> What the task asks
Reproduce the records below exactly, but leave their pictures out of the copy.

> Material for this exercise
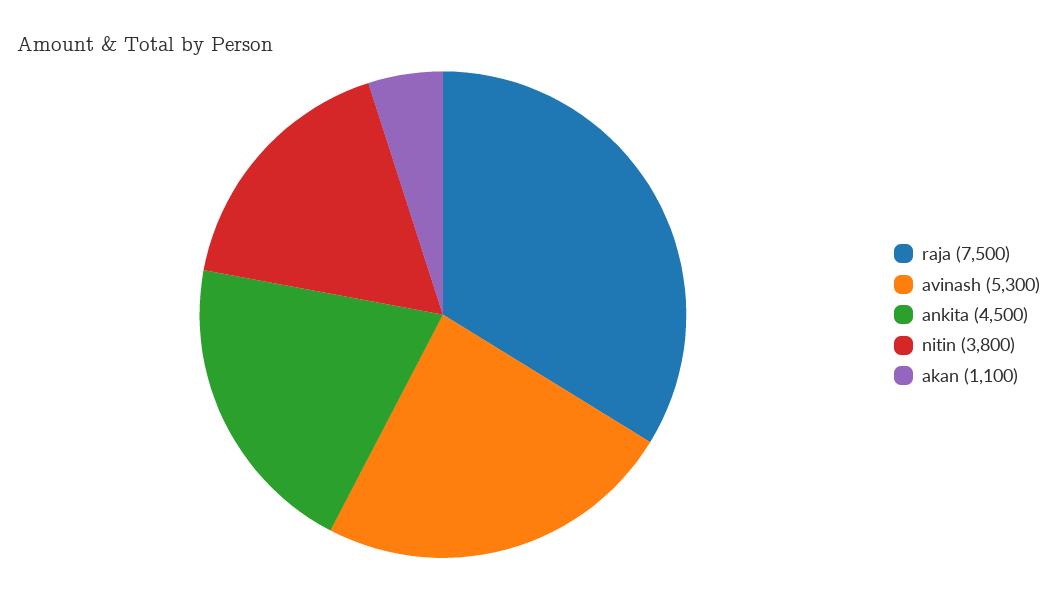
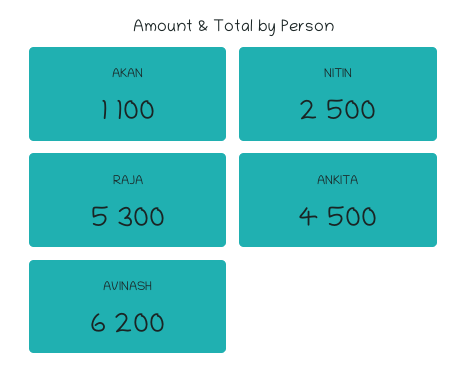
raja: 7500 -> 5300
avinash: 5300 -> 6200
nitin: 3800 -> 2500

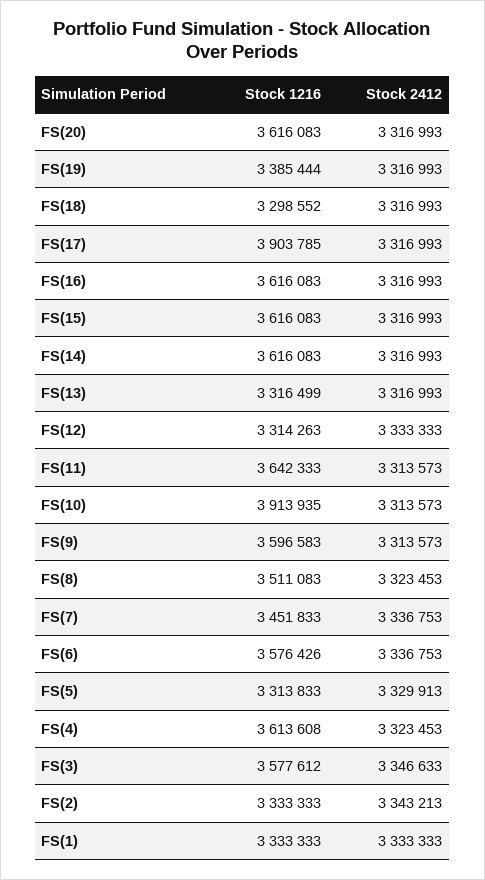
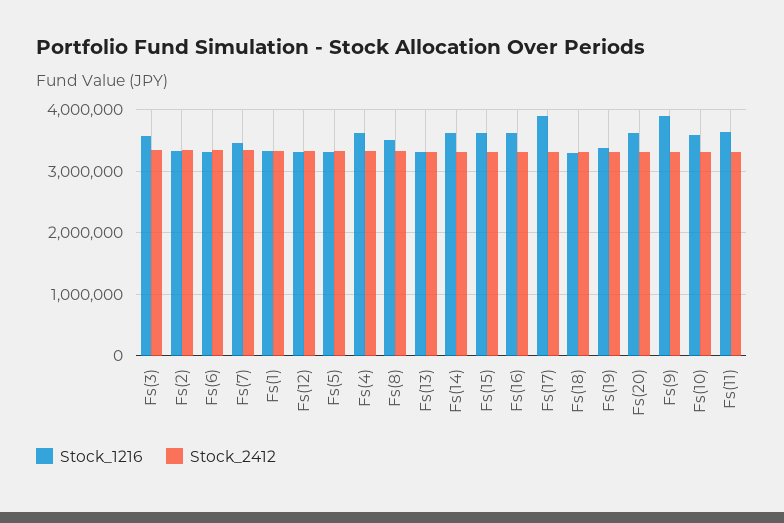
Stock 1216, FS(10): 3913935 -> 3600000
Stock 1216, FS(9): 3596583 -> 3900000
Stock 1216, FS(6): 3576426 -> 3300000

> Written response
raja: 7500 -> 5300
avinash: 5300 -> 6200
nitin: 3800 -> 2500

Stock 1216, FS(10): 3913935 -> 3600000
Stock 1216, FS(9): 3596583 -> 3900000
Stock 1216, FS(6): 3576426 -> 3300000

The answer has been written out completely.